(Work instruction)
According to the text on the gold exchange-traded fund, what total global official gold holdings did the IMF report for late 2006?

The first gold exchange-traded fund to trade in the United States, the StreetTracks
Gold Shares, was launched. Although born in controversy, even GLD's original
detractors cannot argue with this ETF's stunning success since.
Nearing its third birthday, GLD just reported massive holdings of 19.3m ounces
of gold held in trust for its investors. When your gold holdings get this large
though, you don't even measure them in ounces anymore. Instead you switch to
metric tonnes. This week, GLD reported nearly 600 tonnes of physical
gold bullion under management for American investors. This is a staggering
amount of gold.
If GLD was a central bank, it would nearly make the top 10 in the world
for gold holdings. This single American gold ETF has more gold than 100 individual
central banks. GLD is just a hair away from overtaking China too, which would
give it the 10th spot. This ETF has more gold than the individual (not collective)
central banks of Spain, Russia, India, Venezuela, the UK, Saudi Arabia, and
South Africa!
According to the IMF, total global official gold holdings in late 2006 ran
at 30,435 tonnes. It took central banks decades, and in many cases centuries,
to accumulate so much gold. Yet after three short years, the blink of an eye
compared to millennia of gold accumulation, GLD's holdings are nearly 2% of
those of all the world's central banks combined! And if central banks
are radically over-reporting their holdings as some suspect, GLD may very well
hold a substantially higher fraction of above-ground gold.
While I will probably never buy GLD myself as I happen to be a physical gold
guy, I am very excited about its dazzling success. Over two
years before GLD launched, I was writing about how awesome a true gold
ETF would be for the young gold bull. It is not that investors need a replacement
for physical gold coins, we don't. GLD wasn't created to attempt to replace
gold, but instead merely to track it.
I strongly believe every investor should have a foundation of physical
gold coins in his own immediate physical possession before he ever buys a single
paper investment. Real physical gold is the ultimate insurance policy to protect
your hard-earned wealth from devastating low-probability events that periodically
ravage paper markets. It is the one timeless asset that will thrive through
all financial storms.

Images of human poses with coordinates
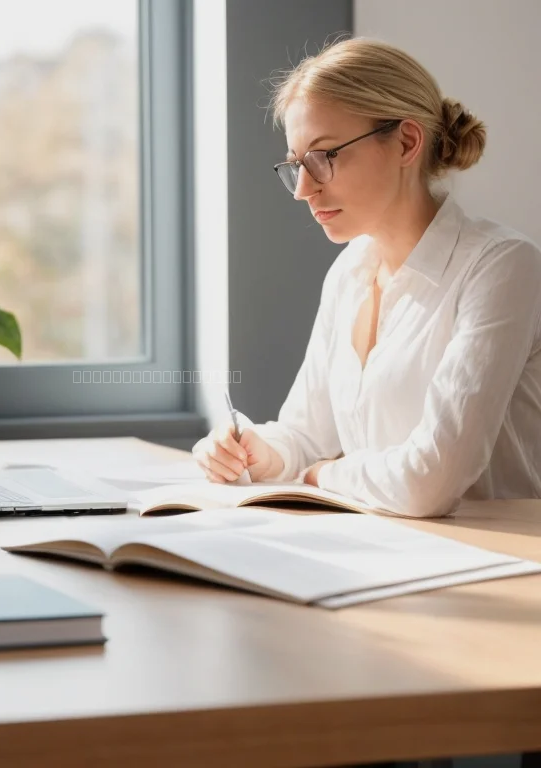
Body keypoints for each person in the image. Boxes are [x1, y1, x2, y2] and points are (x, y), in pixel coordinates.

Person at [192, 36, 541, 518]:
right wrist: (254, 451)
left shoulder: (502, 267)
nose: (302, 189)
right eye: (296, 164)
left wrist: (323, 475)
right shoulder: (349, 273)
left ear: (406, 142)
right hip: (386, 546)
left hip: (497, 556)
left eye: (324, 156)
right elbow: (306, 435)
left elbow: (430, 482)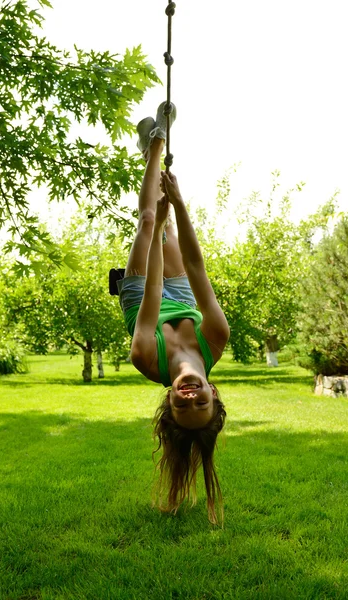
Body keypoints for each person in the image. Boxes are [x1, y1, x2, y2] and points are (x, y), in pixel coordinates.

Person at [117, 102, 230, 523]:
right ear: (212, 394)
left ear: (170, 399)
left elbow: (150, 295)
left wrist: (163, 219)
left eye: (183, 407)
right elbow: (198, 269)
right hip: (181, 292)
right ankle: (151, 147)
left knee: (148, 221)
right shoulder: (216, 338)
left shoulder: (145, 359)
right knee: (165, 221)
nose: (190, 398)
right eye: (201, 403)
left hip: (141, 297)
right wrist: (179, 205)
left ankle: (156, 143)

...

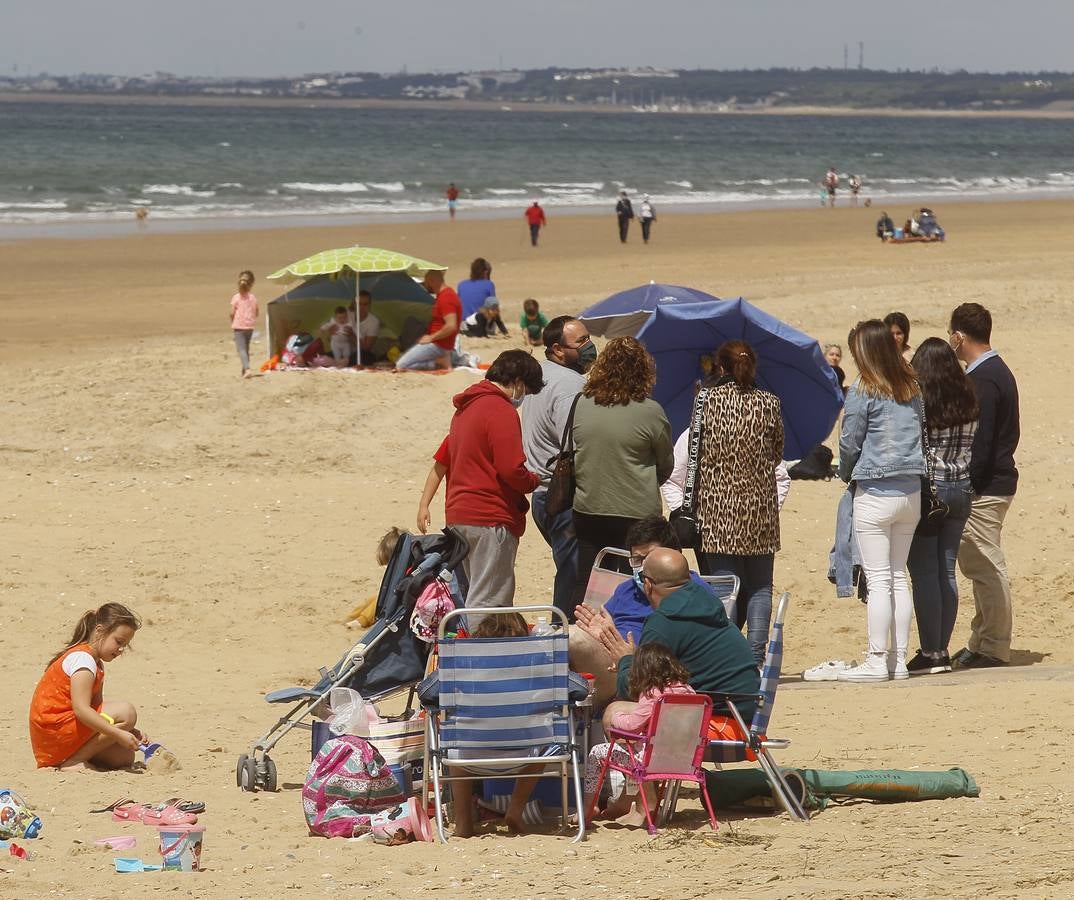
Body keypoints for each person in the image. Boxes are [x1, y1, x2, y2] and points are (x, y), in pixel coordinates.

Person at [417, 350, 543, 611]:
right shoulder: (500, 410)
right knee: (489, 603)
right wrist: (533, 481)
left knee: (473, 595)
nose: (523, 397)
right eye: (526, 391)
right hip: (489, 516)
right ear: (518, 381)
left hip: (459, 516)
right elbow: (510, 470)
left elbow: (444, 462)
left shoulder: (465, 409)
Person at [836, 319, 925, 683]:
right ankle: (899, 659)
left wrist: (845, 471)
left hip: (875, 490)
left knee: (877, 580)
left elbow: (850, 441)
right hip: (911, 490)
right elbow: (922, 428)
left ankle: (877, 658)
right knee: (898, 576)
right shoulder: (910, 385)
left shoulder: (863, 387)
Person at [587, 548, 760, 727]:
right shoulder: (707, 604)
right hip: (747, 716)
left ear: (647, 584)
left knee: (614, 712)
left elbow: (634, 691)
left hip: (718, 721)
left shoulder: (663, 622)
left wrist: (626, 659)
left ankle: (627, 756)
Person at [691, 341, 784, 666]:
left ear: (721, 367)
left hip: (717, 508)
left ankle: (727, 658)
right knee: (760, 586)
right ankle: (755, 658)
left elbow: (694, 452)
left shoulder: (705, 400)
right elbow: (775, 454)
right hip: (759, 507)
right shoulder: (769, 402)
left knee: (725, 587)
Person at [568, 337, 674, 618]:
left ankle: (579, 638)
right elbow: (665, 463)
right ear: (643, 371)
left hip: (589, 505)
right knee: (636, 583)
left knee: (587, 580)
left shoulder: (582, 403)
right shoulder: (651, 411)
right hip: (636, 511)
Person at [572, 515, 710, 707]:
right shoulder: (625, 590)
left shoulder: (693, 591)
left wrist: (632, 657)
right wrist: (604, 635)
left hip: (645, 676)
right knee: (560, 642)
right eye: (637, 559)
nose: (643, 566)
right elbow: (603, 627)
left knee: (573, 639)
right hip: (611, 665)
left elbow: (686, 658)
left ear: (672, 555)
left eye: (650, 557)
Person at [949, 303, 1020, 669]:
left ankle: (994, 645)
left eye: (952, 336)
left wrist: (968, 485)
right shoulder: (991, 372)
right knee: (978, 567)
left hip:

---

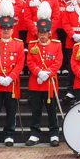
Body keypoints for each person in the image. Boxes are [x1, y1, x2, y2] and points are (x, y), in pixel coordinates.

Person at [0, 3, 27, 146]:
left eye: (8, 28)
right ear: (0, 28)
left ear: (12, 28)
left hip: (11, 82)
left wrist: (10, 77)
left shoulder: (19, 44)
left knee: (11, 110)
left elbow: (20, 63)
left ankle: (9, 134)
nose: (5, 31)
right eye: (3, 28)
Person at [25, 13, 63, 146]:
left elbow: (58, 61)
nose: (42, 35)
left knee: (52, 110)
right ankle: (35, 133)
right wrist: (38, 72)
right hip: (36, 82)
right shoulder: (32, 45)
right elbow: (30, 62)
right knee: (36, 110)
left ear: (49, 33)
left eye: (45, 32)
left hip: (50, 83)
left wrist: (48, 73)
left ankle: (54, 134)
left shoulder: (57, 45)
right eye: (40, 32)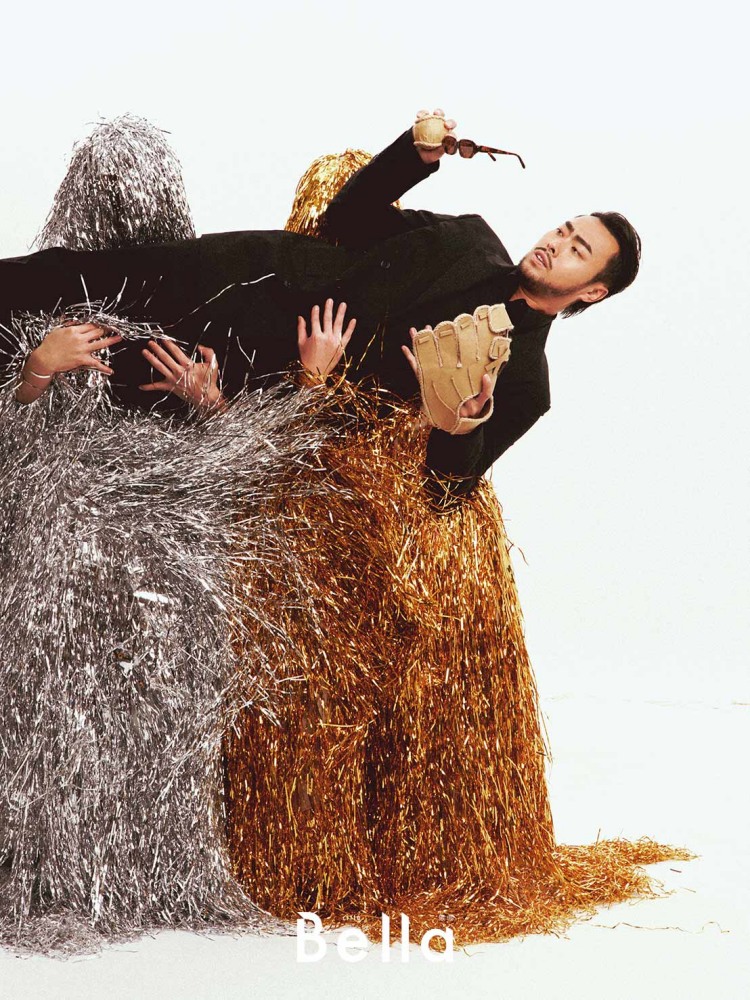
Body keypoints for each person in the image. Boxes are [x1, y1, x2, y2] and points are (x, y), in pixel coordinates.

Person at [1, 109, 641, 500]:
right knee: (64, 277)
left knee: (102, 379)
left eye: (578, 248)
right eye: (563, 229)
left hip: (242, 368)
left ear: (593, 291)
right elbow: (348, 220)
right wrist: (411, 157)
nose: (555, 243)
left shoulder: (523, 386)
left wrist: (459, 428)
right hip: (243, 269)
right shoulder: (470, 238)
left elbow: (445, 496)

(Solved exercise)
30,435 tonnes.